In this study, high-throughput sequencing was used to characterize the fungal community structure on the surface of stored wheat kernels and across different grain bulk depths, and the vertical distribution pattern of fungal communities in wheat bulk was clarified.

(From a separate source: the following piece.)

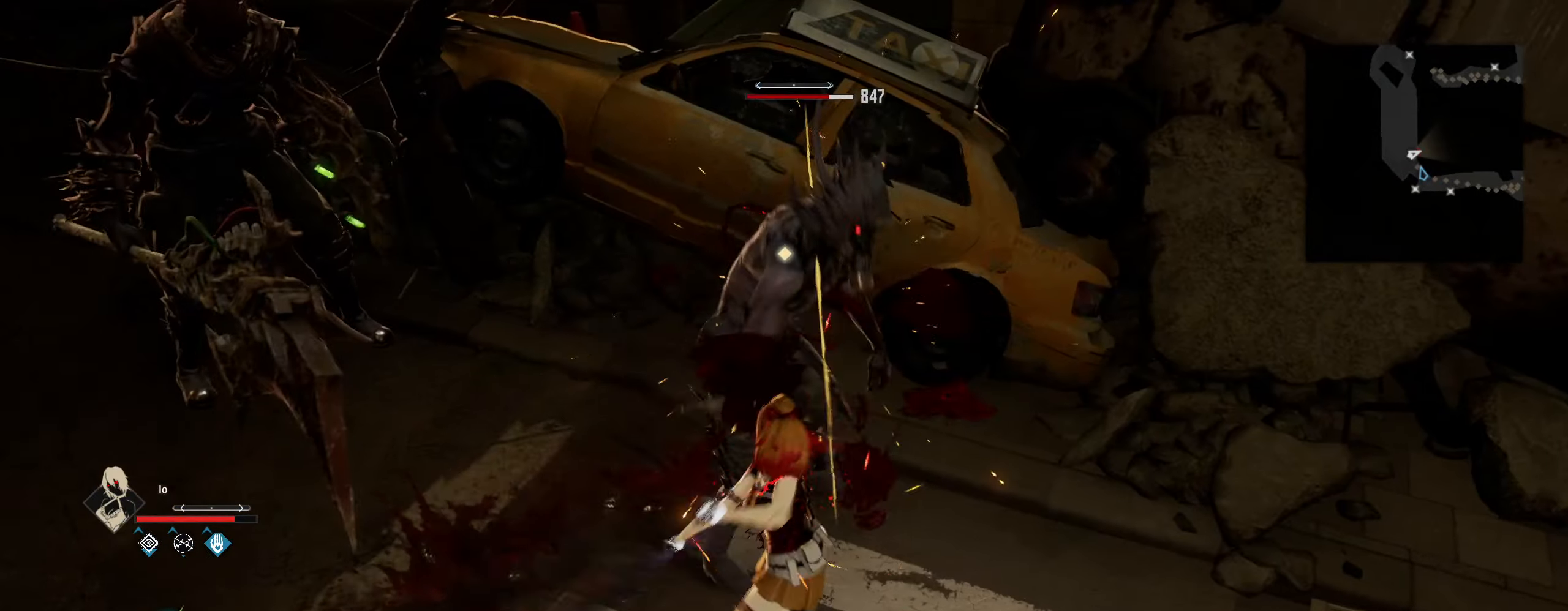
{"keys": [], "mouse": ["left"], "mouse_move": "still", "events": [[84, "mouse_left", "up"], [184, "mouse_left", "down"], [234, "mouse_left", "up"], [317, "mouse_left", "down"], [417, "mouse_left", "up"], [467, "mouse_left", "down"]]}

Ascomycota and Basidiomycota were the dominant fungal phyla on wheat surfaces, and Aspergillus was significantly enriched in the lower grain layer with high risk of fungal spoilage, with a relative abundance of up to 19.44%. Furthermore, we established a targeted, quantifiable screening system for core dominant spoilage fungi in stored wheat and screened four core spoilage strains: Aspergillus niger, Fusarium lateritium, Penicillium citrinum and Talaromyces islandicus. Back-inoculation assays confirmed that all four strains caused wheat physiological and quality deterioration with significant interspecific differences: A. niger exerted the most severe destructive effect on wheat storage quality, F. lateritium severely impaired the integrity of wheat cell membrane and antioxidant defense system, and P. citrinum mainly affected the processing quality of wheat. Notably, gluten water absorption was identified as a sensitive early warning indicator for wheat fungal infection, which showed the strongest correlation with total fungal count (r = −0.87).
Future research will focus on verifying the spoilage effect of dominant fungi under actual grain depot storage conditions and on exploring the synergistic spoilage mechanism of multiple fungal strains in complex storage environments. Meanwhile, we will develop a rapid on-site detection method based on the gluten water absorption early warning indicator, and carry out research on targeted green biocontrol technologies for core spoilage fungi, to provide comprehensive technical support for early warning of fungal spoilage and quality safety assurance during wheat storage.

Author Contributions

Formal analysis and writing—original draft preparation, X.H.; methodology, investigation and data curation, J.-Q.Z.; writing—review and editing, B.W., Y.-Y.F., M.Z. and H.-J.L.; supervision, Q.W. and Y.-R.Z.; conceptualization, project administration and funding acquisition, D.-D.Z. All authors have read and agreed to the published version of the manuscript.

Funding

This research was funded by the Natural Science Foundation of Henan Province (252300423034 and 252300420171), the earmarked fund for CARS (CARS-03), the National Natural Science Foundation of China (32001745), and the Cultivation Project of Tuoxin Team in Henan University of Technology (2025TXTD08).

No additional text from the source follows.